The Yaris GR isn’t so much about the tech on the inside as it is the tech underneath. While the GR uses the front chassis from the regular Yaris, it uses the rear chassis of a Corolla. This switch allows for the fitment of the electronically controlled four-wheel-drive system. And what a system it is! The GR four-wheel drive set up can send up to 100% of drive front or rear, but its party trick is the ‘Sport’ mode where you gain a steady 30/70 front/rear split! This gives the little Yaris all of the attitude of a rear-drive weapon with the added security of front end grip.
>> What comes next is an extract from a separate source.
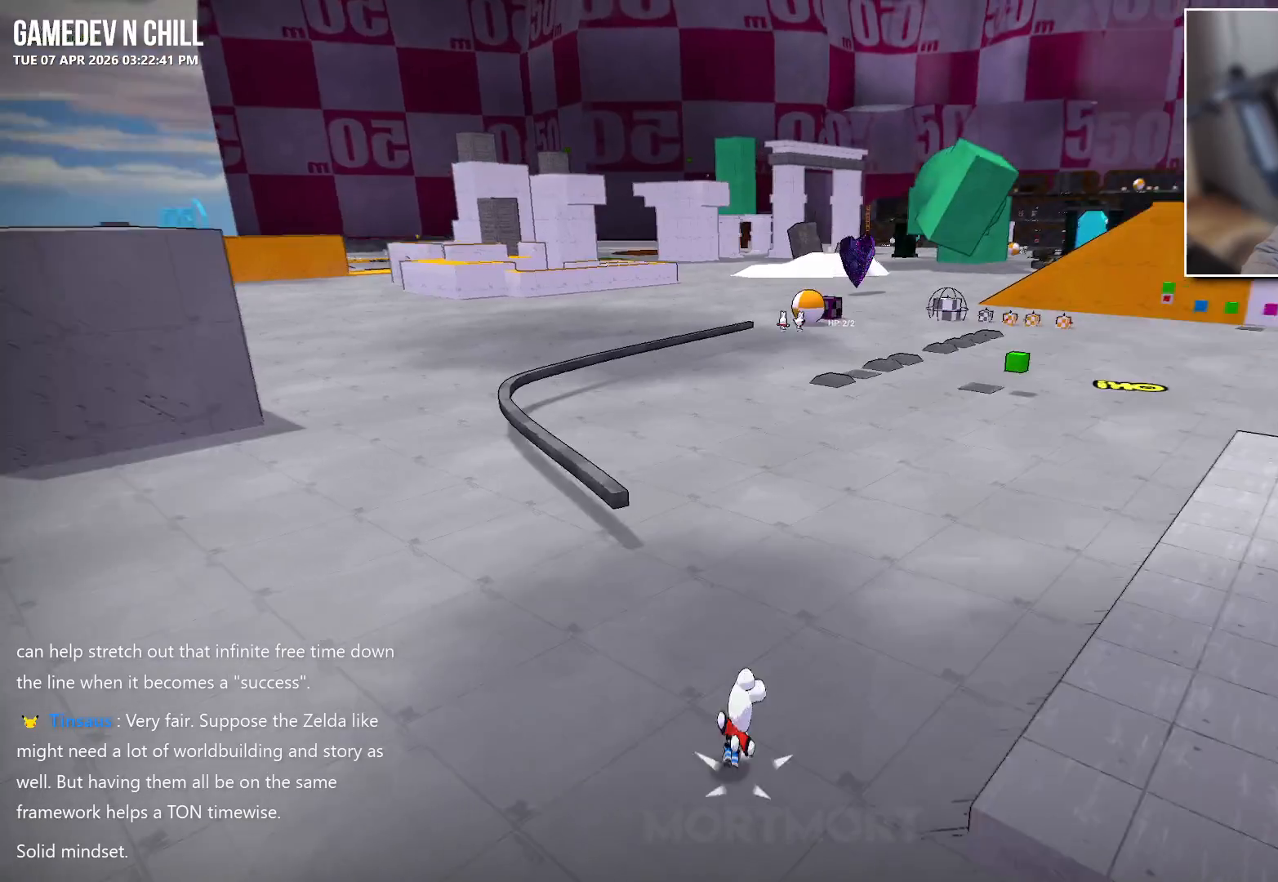
{"buttons": [], "left_stick": "up", "right_stick": "center", "events": [[200, "L2", "down"], [250, "A", "down"], [383, "A", "up"], [400, "L2", "up"]]}
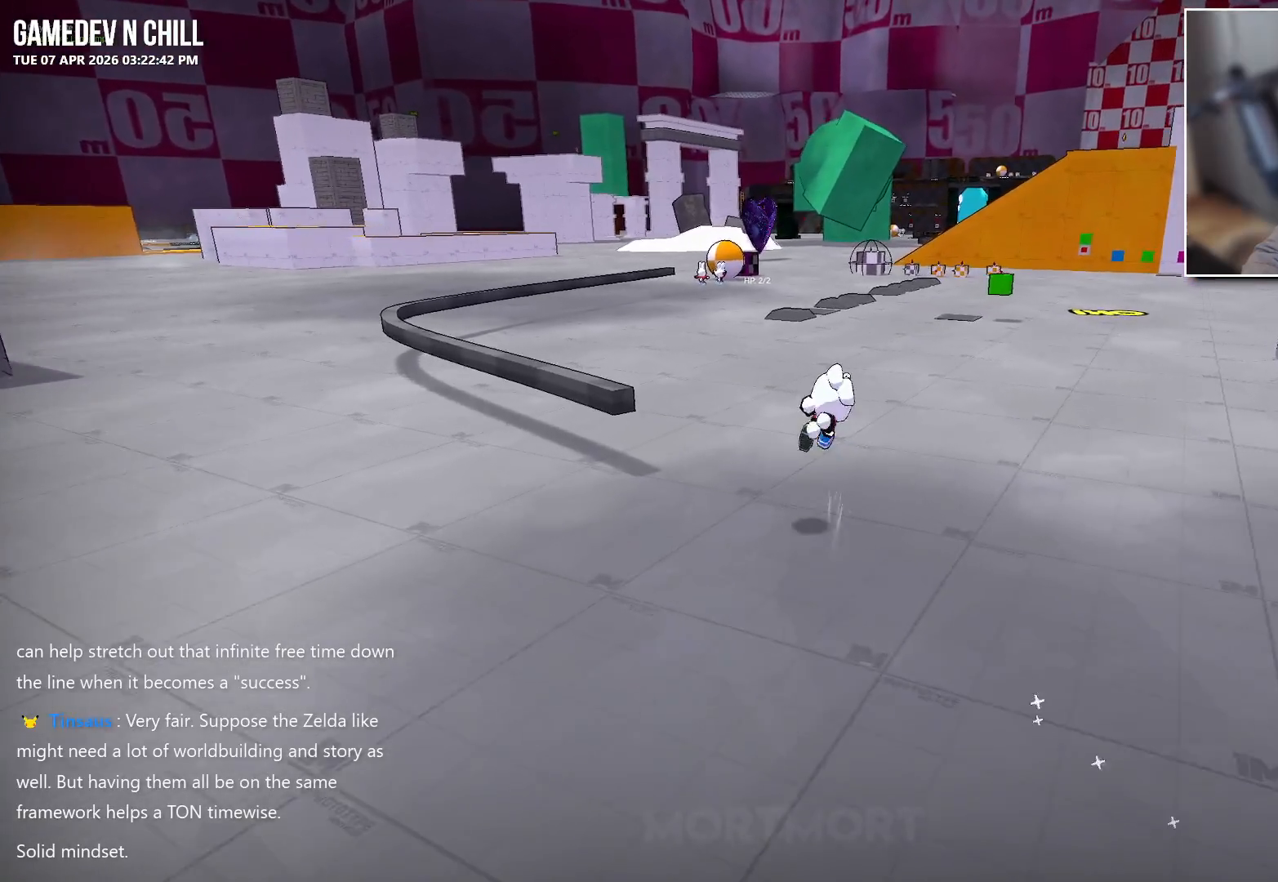
{"buttons": [], "left_stick": "up", "right_stick": "center", "events": []}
In a little car like this, it is breathtaking.
It is impossible to not be impressed by the Yaris GR and everything it represents – Toyota, a mega-player in the automotive world, stretching its collective muscle to produce what must have been a staggeringly expensive project for such little return. Seriously, with such a limited production run and such advanced and bespoke engineering solutions, there is no way that Toyota will turn a profit on the GR.
Still, it was never about profit margins. The Yaris GR is all about Toyota showing the world that it can produce hugely reliable, confidence-inspiring, fun cars whenever it chooses to. Be under no misunderstanding, this is one of the biggest names on the planet saying, ‘we can do anything if we choose to’. I just wish Akio would choose to do so more often. A Camry GR for the family man? Sign me up!
Not So Impressive:
There is only one fly in the Yaris GR’s ointment – price. Toyota launched the Yaris GR at an almost reasonable $39990 drive away. This price was the ‘pre-launch’ price. Plenty of folks were brave enough to throw their hard-earned down on a $40k Yaris sight unseen and the first shipment sold out immediately.
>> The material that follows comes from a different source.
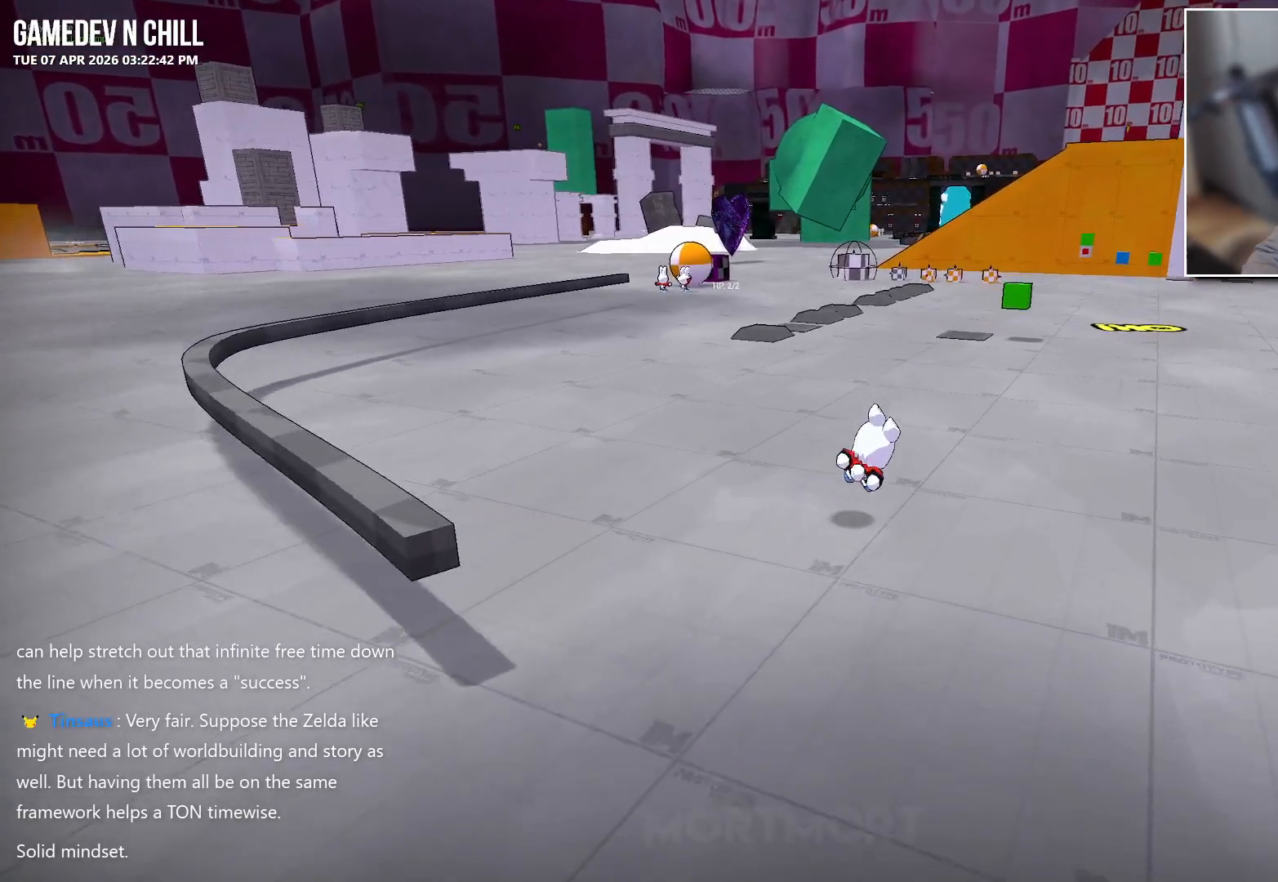
{"buttons": [], "left_stick": "down-left", "right_stick": "left", "events": [[150, "left_stick", "up-left"], [300, "right_stick", "left"], [317, "left_stick", "down-left"]]}
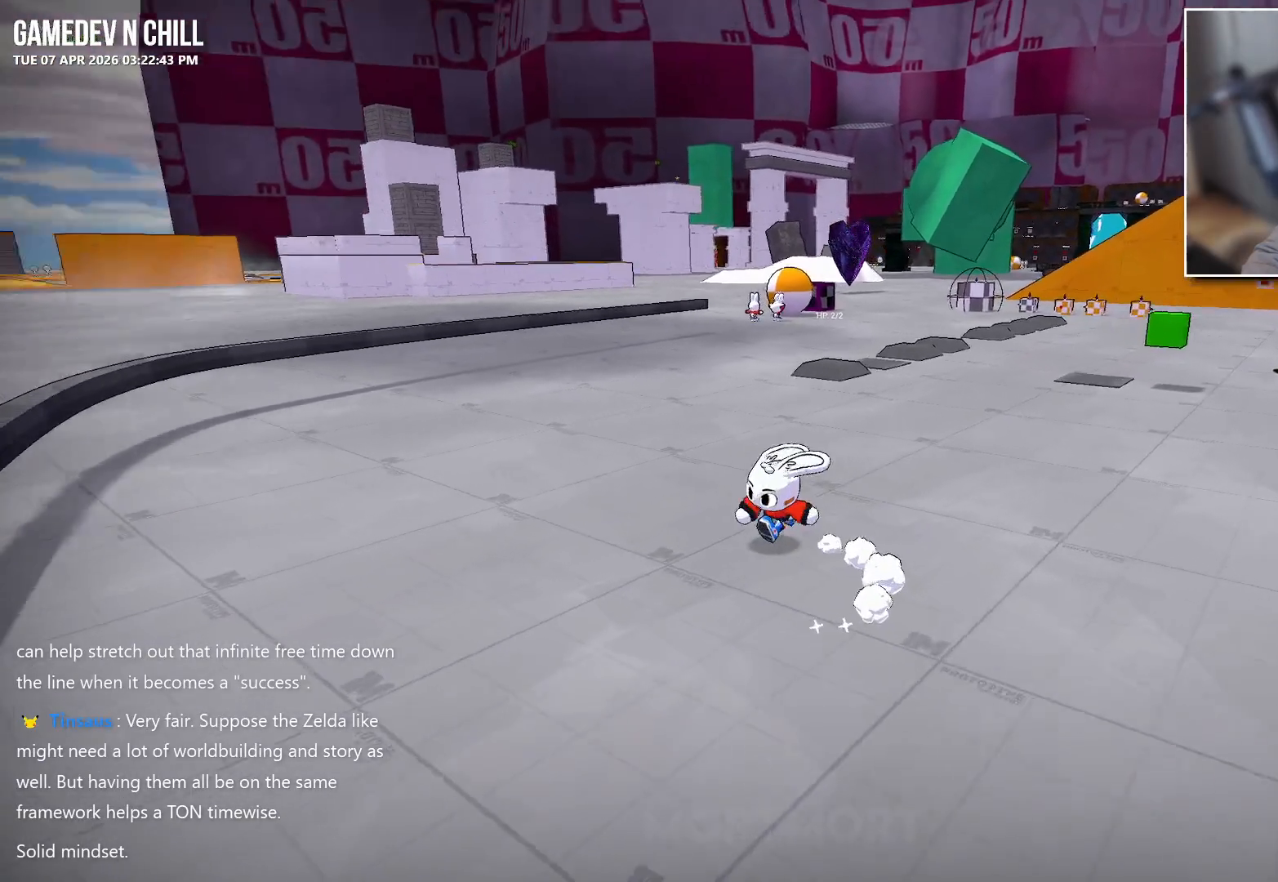
{"buttons": [], "left_stick": "up-left", "right_stick": "center", "events": [[17, "right_stick", "center"], [133, "A", "down"], [200, "left_stick", "up-left"], [250, "A", "up"], [283, "L2", "down"], [467, "L2", "up"]]}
The second shipment saw a $5k price hike. The 2021 shipment is now on offer for a fairly salty $56200, but there’s a catch; only 200 examples are slated at this price. Customer #201 will be shelling out $60724. Now, I can’t express to you enough just how impressed I was by the Yaris GR. I adore it, but this price (and the kick in the guts of the constant hikes) is, frankly, ridiculous.
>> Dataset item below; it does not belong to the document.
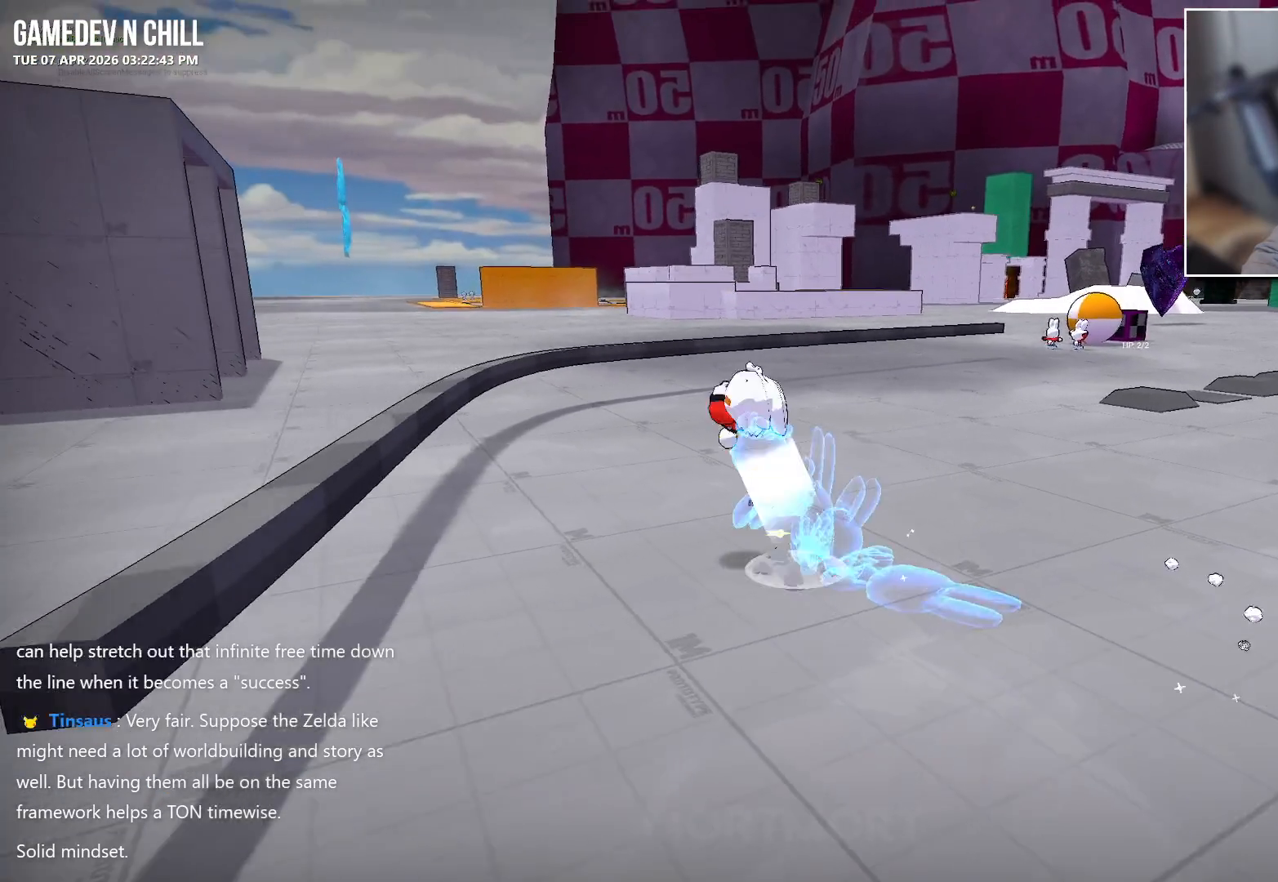
{"buttons": [], "left_stick": "up-left", "right_stick": "center", "events": []}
Even at $60k, Toyota has no chance of recouping the production costs of the GR so it comes across as gouging. I’m sure Toyota Australia has their reasons, but it leaves a bitter taste, especially when the price of the Yaris GR in the UK is similar to a high spec Corolla.
WHEN ON A TEST DRIVE:
This is tricky. At $40k, there is nothing out there even remotely as special or bespoke as the Yaris GR (but an MX5 still steers better).
At $55k a whole range of new and second-hand gems start to enter the picture: low kay Mercedes A45s; an Audi RS3 or TTS; the odd BMW M2; or even an older Ford Focus RS, which is just as bespoke, just as bonkers and should soon start to increase in value.
As good as the Yaris GR is, at $55k – $60k there are just too many other options available.